The Decline in Token Prices

Tracking the cheapest available output price over time, the cost of the lowest-priced intelligence has fallen sharply. Among the cheapest available models in the sample, output price per million tokens dropped from roughly $0.13 in mid-2024 into the $0.01-$0.03 range across 2025-2026.

~$0.13 to $0.01-0.03per M tokens
Cheapest output token price

Preliminary: the cheapest available output price per million tokens, from mid-2024 into 2025-2026, across Together, Fireworks, DeepInfra, and Replicate.

PeriodCheapest output ($/M tok)Note
Mid-2024~$0.13Cheapest available output token price
2025-2026$0.01 - $0.03Range across cheapest hosted models

We read this as a directional result rather than a precise curve. The cheapest tier of hosted inference has deflated by roughly an order of magnitude over the window, consistent with growing competition among providers, more efficient open-weight models, and falling underlying compute cost. The magnitude of the decline at the cheap end is the robust part of this finding; the exact level at any point in time is subject to the caveat below.

04

The Mixed-Tier Caveat

The sample mixes very different model tiers. A small open-weight model and a frontier-scale hosted deployment can both appear as valid token-price observations, yet they price intelligence at radically different points. As a result, absolute price levels in the panel are noisy: the cheapest quote in any period may reflect a different model tier than the cheapest quote in another period.

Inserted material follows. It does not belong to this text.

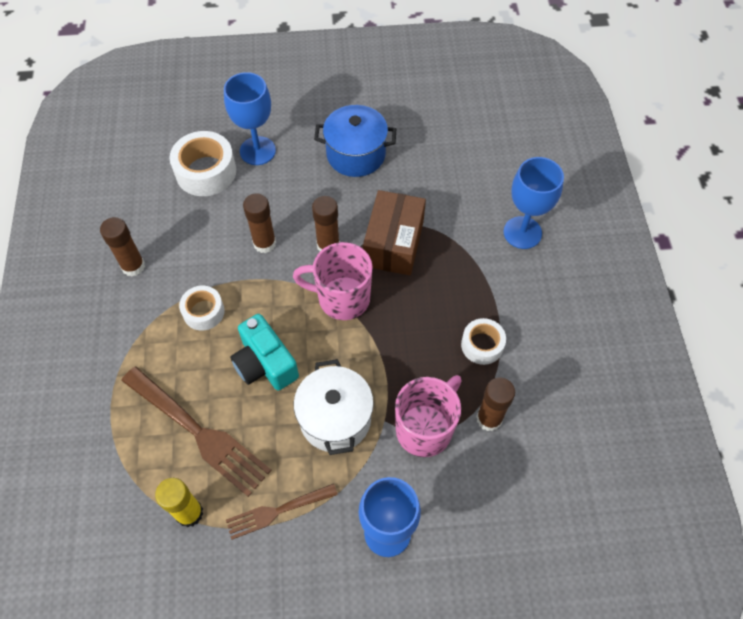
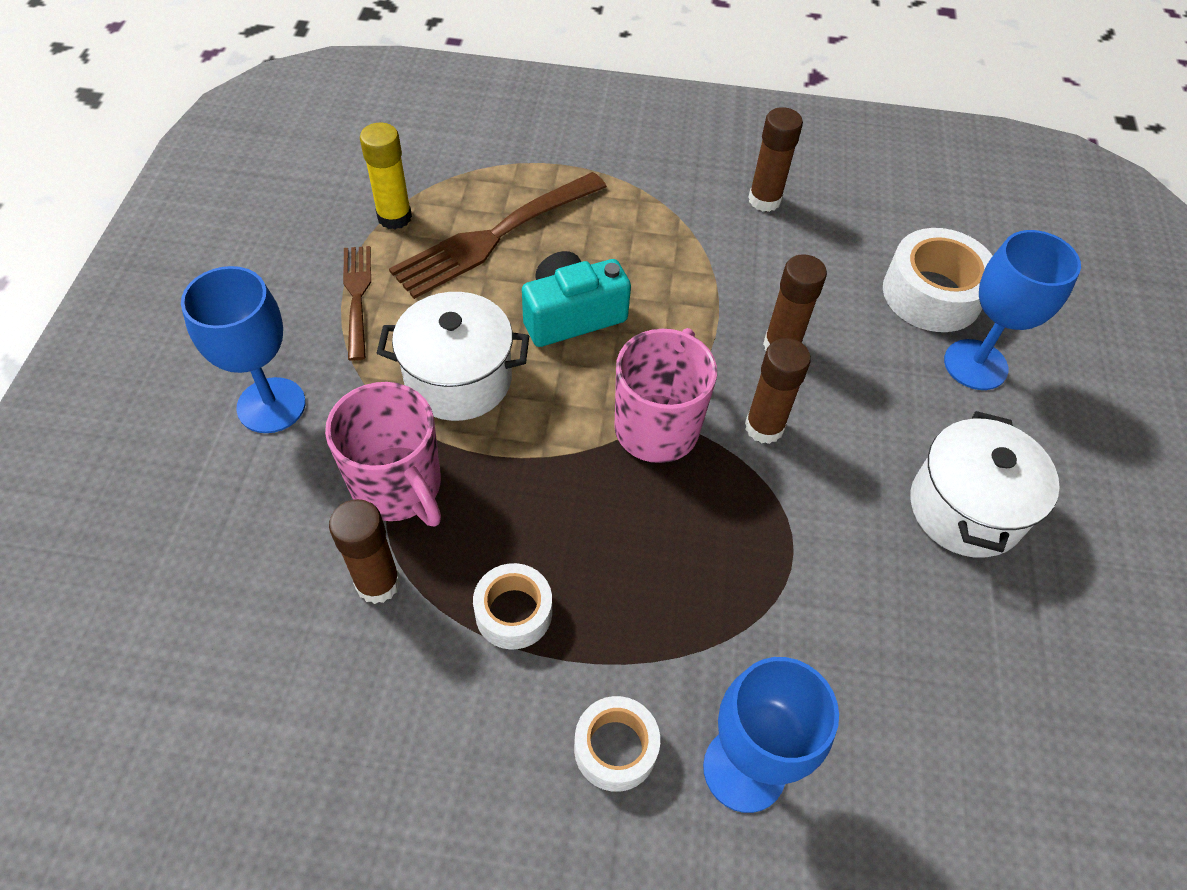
camera: 100 degrees right, 5 degrees down
(203, 312) = (673, 262): white tape -> white tape (615, 748)
(356, 154) = (965, 508): blue pot -> white pot
(393, 243) = (753, 525): brown box -> none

We are explicit that this is preliminary. What survives the noise is the direction - a steep decline in the price of the cheapest intelligence available across these providers. What does not yet survive is a clean, per-tier price curve. We have not yet established separate, like-for-like trajectories for small open models versus frontier-scale hosted models, and we do not claim to. Until per-tier curves are pinned down, the levels here should be read as indicative, not definitive.

05

Toward a Demand-Side Signal (Future Work)

Pricing is a supply-side view. A more useful indicator would capture demand pressure: when inference capacity tightens, latency and reliability degrade before list prices move. We outline a demand-side signal we intend to build, and we are explicit that it is not yet collected and therefore unmeasured here.

Proposed metricWhat it readsStatus
Time-to-first-token (TTFT)Queueing / scheduling latency under loadNot yet collected
Generation throughput (tokens/sec)Per-request capacity available to a userNot yet collected
Request success rateSaturation / rejection under demand spikesNot yet collected

The hypothesis is that TTFT, throughput, and success rate measured across providers could act as a leading indicator of capacity tightening - moving ahead of, and independently of, posted token prices. Building it requires inference-provider API access we have not yet wired up. We flag this as a research direction, not a result: none of these metrics are present in the current 488-observation sample.

06

Limitations

Several limits bound these results. The sample is small (488 observations) and spans only four providers, so it is a snapshot rather than a comprehensive panel. The model tiers are mixed, which makes absolute price levels noisy and precludes firm per-tier curves. The price basis is output tokens on cheapest-available models, which is a deliberately narrow slice of inference economics and not a weighted view of real-world usage. And the demand-side signal described above is unbuilt and uncollected. Each of these is a coverage gap addressable with deeper collection, but together they are why we label this work preliminary.

07

Conclusion

The cheapest hosted inference has gotten dramatically cheaper, falling roughly an order of magnitude at the low end between mid-2024 and 2025-2026 across Together, Fireworks, DeepInfra, and Replicate. We report this direction as the robust core of a preliminary study, while holding back on precise price levels and per-tier curves until the sample is deeper and tiers are cleanly separated. The natural next step - a demand-side signal from TTFT, throughput, and success rate - remains future work, gated on inference-provider API access we have not yet established. We present this as a preprint and hold it to that standard.